A population pharmacokinetic and pharmacokinetic‐pharmacodynamic analysis of vupanorsen from phase I and phase II studies

• Published in: CPT: pharmacometrics and systems pharmacology Vol. 12; no. 7; pp. 988 - 1000
• Main Authors: Ahn, Jae Eun, Terra, Steven G., Liu, Jing
• Format: Journal Article
• Language: English
• Published: United States John Wiley & Sons, Inc 01.07.2023; John Wiley and Sons Inc; Wiley
• Subjects: Angiopoietin-Like Protein 3; Apolipoproteins; Cholesterol; Diabetes; Drug dosages; Dyslipidemias - drug therapy; Fatty liver; Female; High density lipoprotein; Humans; Hydroxymethylglutaryl-CoA Reductase Inhibitors - therapeutic use; Lipids; Lipoproteins; Liver diseases; Male; Metabolic disorders; Missing data; Oligonucleotides - therapeutic use; Oligonucleotides, Antisense; Pharmacodynamics; Pharmacokinetics; Statins
• ISSN: 2163-8306; 2163-8306
• DOI: 10.1002/psp4.12969

Vupanorsen (PF‐07285557) is a second‐generation ligand‐conjugated 2′O‐methoxyethyl modified antisense oligonucleotide designed to target angiopoietin‐like 3 (ANGPTL3) mRNA expressed by the liver, shown to reduce lipids and apolipoproteins in subjects with dyslipidemia.

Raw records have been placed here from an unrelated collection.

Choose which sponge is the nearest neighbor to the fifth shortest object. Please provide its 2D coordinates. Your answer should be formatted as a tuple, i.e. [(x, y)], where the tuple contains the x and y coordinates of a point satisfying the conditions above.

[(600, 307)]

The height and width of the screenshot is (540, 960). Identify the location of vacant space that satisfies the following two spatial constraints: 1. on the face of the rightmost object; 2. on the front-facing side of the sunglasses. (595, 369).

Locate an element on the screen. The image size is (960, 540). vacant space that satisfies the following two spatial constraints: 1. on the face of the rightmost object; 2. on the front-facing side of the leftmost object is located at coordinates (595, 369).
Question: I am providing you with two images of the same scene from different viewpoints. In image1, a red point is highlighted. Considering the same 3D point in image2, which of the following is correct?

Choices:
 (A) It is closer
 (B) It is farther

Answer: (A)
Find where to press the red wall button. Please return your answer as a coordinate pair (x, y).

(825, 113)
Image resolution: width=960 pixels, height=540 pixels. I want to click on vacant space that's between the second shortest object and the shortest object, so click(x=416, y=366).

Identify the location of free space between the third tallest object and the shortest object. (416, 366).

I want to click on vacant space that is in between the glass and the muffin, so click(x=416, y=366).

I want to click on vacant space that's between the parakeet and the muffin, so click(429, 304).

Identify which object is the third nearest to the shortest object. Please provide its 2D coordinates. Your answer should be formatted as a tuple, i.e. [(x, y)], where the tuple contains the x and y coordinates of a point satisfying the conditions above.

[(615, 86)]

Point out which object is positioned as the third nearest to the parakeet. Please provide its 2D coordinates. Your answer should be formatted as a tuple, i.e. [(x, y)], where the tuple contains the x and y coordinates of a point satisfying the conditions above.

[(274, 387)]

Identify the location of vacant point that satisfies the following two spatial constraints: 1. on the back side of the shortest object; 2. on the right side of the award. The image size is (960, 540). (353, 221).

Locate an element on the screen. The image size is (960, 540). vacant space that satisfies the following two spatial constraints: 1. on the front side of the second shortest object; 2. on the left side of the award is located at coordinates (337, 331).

Using pooled data from two phase I studies of participants with elevated triglycerides (Western: n = 48 and Japanese: n = 12), and two phase II studies of patients with hypertriglyceridemia, diabetes, and nonalcoholic fatty liver disease (n = 105), and statin‐treated patients with dyslipidemia (n = 286), we developed population pharmacokinetic (PK) and PK/pharmacodynamic (PK/PD) models. Efficacy target values were set a priori to −75%, −60%, and −35% for ANGPTL3, triglyceride (TG), and non‐high‐density lipoprotein‐cholesterol (non‐HDL‐C), respectively. Covariates evaluated via a full model approach included baseline body weight, age, estimated glomerular filtration rate (eGFR), anti‐drug antibody (ADA) status, sex, and race. Vupanorsen population PK was well‐characterized by a two‐compartment model with first‐order absorption and elimination. Apparent clearance (CL/F) for ADA‐positive, female, and Asian participants was estimated to be about 62% (relative standard error 12%), 18% (9%), and 30% (20%) lower than ADA‐negative, male, and non‐Asian participants, respectively. The associations between CL/F and Black race, age, and eGFR were negligible. The developed population PK/PD model was robust to predict the dose–response relationships. The model predicted that ANGPTL3 target reduction of 75% can be sufficiently achieved with a 320‐mg monthly dose of vupanorsen, but target values for TG and non‐HDL‐C were not expected to be achieved at doses up to 320 mg monthly in patients with dyslipidemia.